Vigilante gets tired of hearing all of the negative stereotypes of his hometown.
“People throw out that it’s the most dangerous city in the country, but I just try to find a way to give it back to them,” he said.
“I think the city has come a long way. I was down there for a Kenny Chesney concert this summer and there were people all over the place. It just seemed like a fun place to be. Then again, I probably wouldn’t want to walk down the streets in the middle of the night or anything like that.
“But I think the city is trying to take a turn in the right direction.”
Vigilante went to elementary school, middle school and high school in Dearborn with his wife, Kayla, who is a hairdresser and has a non-identical twin named Kara.
“I went to school with her from kindergarten to high school,” he said. “I never really had classes with her until senior year and that’s when we started dating.
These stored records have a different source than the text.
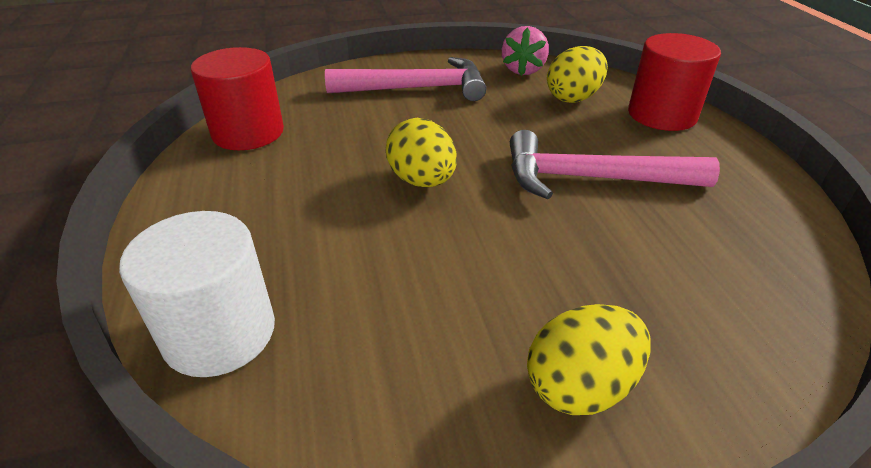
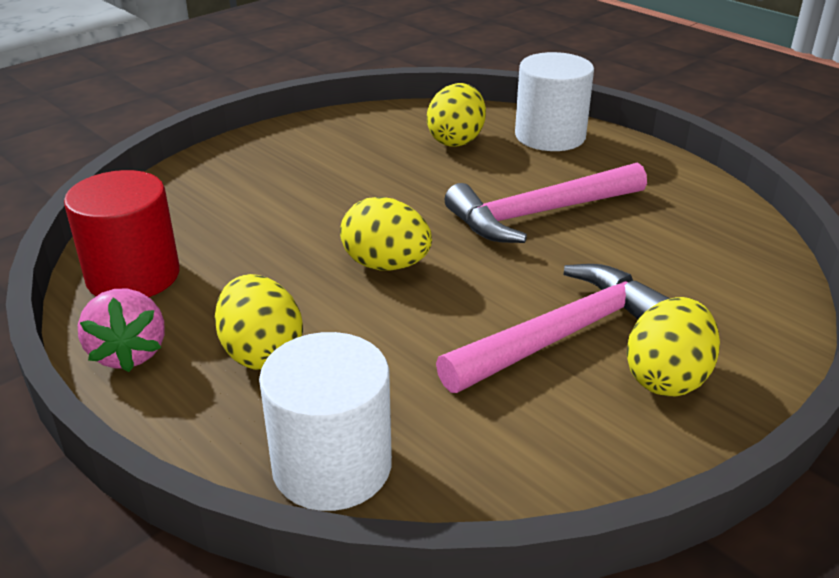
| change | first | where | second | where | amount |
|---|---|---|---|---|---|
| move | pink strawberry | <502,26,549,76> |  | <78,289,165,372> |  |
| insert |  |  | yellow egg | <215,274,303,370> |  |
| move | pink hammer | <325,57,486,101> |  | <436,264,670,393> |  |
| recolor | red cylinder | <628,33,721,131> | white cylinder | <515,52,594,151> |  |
We ended up getting married five or six years after that.”
Frankfort, Michigan is Vigilante’s favorite vacation destination.
“My wife’s family actually has a place there and we’ve been going there for a week or so every Fourth of July ever since we started dating,” he said. “It’s a place to get away, go to the beach, enjoy bonfires and those sort of things. It’s just relaxing. You come back recuperated and ready to go again.”
Vigilante got to meet both Lance Armstrong and President George W. Bush when he was a member of the U-17 national team.
“We went to Washington, D.C., as one of our team events and we got to see a presentation where Lance Armstrong gave a bike and a yellow jersey to President Bush. I got to shake hands with both of them. It’s a moment you won’t forget.”